What you have to do:
Over all lines in the data below, count those holding "CROSS" and give only the result.

[Stored items]

★ ★ ★ ★ ★

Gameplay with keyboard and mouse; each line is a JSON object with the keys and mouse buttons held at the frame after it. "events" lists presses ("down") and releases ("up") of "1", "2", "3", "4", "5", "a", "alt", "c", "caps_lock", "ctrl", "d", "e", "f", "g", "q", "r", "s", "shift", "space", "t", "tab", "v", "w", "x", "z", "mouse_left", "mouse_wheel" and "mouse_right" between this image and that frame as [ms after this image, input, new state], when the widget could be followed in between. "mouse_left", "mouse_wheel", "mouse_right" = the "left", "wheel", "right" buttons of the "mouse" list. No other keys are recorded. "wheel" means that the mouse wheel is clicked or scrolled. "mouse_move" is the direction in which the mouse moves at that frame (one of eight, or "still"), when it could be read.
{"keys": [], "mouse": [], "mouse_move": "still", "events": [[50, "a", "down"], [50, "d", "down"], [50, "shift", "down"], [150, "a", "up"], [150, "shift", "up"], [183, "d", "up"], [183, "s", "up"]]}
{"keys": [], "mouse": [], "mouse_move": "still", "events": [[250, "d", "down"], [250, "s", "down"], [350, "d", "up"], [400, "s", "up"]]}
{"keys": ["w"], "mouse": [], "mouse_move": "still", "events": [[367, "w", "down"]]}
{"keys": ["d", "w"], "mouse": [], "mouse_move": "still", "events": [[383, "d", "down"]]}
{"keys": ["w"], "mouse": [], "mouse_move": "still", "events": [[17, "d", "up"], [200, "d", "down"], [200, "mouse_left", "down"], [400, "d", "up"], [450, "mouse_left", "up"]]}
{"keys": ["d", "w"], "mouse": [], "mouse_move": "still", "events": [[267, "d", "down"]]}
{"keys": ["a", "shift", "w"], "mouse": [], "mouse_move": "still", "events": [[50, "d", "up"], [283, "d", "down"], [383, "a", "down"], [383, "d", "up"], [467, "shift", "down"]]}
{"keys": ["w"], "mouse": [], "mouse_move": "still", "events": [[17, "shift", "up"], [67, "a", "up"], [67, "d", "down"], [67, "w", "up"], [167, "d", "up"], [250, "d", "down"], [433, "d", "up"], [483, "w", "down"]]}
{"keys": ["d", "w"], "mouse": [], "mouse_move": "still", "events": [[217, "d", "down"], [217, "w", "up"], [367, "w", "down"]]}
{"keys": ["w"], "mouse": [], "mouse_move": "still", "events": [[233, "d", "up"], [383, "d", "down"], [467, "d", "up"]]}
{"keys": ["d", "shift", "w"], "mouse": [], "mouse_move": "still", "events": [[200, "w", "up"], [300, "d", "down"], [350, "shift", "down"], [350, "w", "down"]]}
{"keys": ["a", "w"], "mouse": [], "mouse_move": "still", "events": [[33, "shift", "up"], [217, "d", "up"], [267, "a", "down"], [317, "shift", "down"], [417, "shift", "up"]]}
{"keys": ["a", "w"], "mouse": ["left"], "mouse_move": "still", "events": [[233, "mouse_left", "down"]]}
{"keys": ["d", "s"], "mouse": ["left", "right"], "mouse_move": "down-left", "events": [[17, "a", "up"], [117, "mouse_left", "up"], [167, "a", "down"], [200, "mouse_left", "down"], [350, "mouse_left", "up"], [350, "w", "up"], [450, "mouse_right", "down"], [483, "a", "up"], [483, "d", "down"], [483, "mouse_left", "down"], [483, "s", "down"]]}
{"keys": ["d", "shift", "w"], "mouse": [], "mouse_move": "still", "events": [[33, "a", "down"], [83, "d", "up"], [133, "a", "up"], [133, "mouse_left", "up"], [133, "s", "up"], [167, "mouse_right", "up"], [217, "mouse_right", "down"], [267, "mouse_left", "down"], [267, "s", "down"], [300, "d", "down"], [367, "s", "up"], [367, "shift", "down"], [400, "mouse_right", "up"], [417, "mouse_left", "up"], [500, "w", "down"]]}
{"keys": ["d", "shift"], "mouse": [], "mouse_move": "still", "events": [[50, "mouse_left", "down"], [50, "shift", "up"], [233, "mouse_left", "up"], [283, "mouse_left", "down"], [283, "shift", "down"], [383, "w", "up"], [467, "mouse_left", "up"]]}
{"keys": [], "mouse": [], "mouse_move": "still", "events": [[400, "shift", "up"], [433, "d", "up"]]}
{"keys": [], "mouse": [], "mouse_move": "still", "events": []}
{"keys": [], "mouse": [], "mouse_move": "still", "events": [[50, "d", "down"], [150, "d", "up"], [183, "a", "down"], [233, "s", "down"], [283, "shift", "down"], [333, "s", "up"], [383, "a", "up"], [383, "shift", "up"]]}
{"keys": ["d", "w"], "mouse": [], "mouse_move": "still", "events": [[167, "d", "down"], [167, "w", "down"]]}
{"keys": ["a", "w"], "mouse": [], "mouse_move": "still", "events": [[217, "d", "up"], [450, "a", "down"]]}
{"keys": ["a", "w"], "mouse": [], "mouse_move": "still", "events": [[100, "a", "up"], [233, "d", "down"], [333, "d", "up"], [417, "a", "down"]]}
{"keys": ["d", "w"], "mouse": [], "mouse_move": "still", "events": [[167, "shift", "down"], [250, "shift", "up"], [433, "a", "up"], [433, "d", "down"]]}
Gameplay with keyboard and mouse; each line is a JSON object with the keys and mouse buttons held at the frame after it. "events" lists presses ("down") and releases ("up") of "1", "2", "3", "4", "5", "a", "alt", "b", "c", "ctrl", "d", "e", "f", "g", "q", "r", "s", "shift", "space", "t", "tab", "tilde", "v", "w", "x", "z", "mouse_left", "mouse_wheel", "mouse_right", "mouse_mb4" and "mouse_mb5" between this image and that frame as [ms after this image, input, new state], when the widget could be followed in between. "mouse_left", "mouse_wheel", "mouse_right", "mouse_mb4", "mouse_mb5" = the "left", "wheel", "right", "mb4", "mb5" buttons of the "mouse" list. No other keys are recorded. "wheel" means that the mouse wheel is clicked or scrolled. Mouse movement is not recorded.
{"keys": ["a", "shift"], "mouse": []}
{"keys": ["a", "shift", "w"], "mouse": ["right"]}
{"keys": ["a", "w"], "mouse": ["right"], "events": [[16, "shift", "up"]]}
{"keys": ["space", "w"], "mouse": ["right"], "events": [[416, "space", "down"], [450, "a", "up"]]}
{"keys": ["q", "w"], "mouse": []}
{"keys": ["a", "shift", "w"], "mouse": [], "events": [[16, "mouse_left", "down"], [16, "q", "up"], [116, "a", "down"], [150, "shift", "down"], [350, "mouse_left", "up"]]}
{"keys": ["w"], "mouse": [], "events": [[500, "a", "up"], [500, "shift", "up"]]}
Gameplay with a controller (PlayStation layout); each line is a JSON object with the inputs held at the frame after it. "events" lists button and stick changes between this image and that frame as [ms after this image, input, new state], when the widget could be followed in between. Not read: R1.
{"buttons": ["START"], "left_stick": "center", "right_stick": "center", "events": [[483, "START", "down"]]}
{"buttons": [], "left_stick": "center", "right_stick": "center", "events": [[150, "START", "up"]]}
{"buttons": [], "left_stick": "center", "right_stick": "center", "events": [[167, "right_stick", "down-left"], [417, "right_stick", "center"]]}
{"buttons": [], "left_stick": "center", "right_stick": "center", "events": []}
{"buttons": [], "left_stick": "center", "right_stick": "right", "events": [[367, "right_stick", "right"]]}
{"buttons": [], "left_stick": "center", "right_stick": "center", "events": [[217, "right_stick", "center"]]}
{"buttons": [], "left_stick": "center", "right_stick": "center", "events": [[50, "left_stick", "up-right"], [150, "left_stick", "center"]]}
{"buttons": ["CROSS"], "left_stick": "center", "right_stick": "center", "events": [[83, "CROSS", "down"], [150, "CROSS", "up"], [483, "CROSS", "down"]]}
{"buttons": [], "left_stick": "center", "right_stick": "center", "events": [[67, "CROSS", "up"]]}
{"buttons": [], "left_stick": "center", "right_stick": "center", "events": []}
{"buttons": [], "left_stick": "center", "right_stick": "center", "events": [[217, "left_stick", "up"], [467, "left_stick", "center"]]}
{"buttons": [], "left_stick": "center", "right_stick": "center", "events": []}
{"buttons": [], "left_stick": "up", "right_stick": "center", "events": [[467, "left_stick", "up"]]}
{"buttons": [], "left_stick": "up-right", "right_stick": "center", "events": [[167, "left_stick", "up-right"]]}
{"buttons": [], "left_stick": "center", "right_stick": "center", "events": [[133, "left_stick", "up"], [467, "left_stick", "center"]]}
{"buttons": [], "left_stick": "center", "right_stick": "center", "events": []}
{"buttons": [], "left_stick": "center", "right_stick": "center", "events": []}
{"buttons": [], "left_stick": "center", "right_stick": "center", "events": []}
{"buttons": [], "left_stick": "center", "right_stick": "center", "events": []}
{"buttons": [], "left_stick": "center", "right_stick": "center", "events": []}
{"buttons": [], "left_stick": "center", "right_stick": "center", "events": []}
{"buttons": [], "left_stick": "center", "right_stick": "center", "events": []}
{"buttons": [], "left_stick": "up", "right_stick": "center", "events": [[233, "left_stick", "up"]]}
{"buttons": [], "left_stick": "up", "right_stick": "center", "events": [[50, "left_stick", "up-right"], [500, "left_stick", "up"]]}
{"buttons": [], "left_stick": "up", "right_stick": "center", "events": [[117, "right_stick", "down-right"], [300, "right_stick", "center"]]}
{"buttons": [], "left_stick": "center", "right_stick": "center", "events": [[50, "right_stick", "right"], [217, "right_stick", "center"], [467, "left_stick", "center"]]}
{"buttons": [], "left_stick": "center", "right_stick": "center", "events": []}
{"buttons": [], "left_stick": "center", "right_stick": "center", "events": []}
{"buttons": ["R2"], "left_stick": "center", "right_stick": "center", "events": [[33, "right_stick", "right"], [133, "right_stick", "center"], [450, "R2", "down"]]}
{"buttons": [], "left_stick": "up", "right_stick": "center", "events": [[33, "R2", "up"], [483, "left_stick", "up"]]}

★ ★ ★ ★ ★

Written response:
2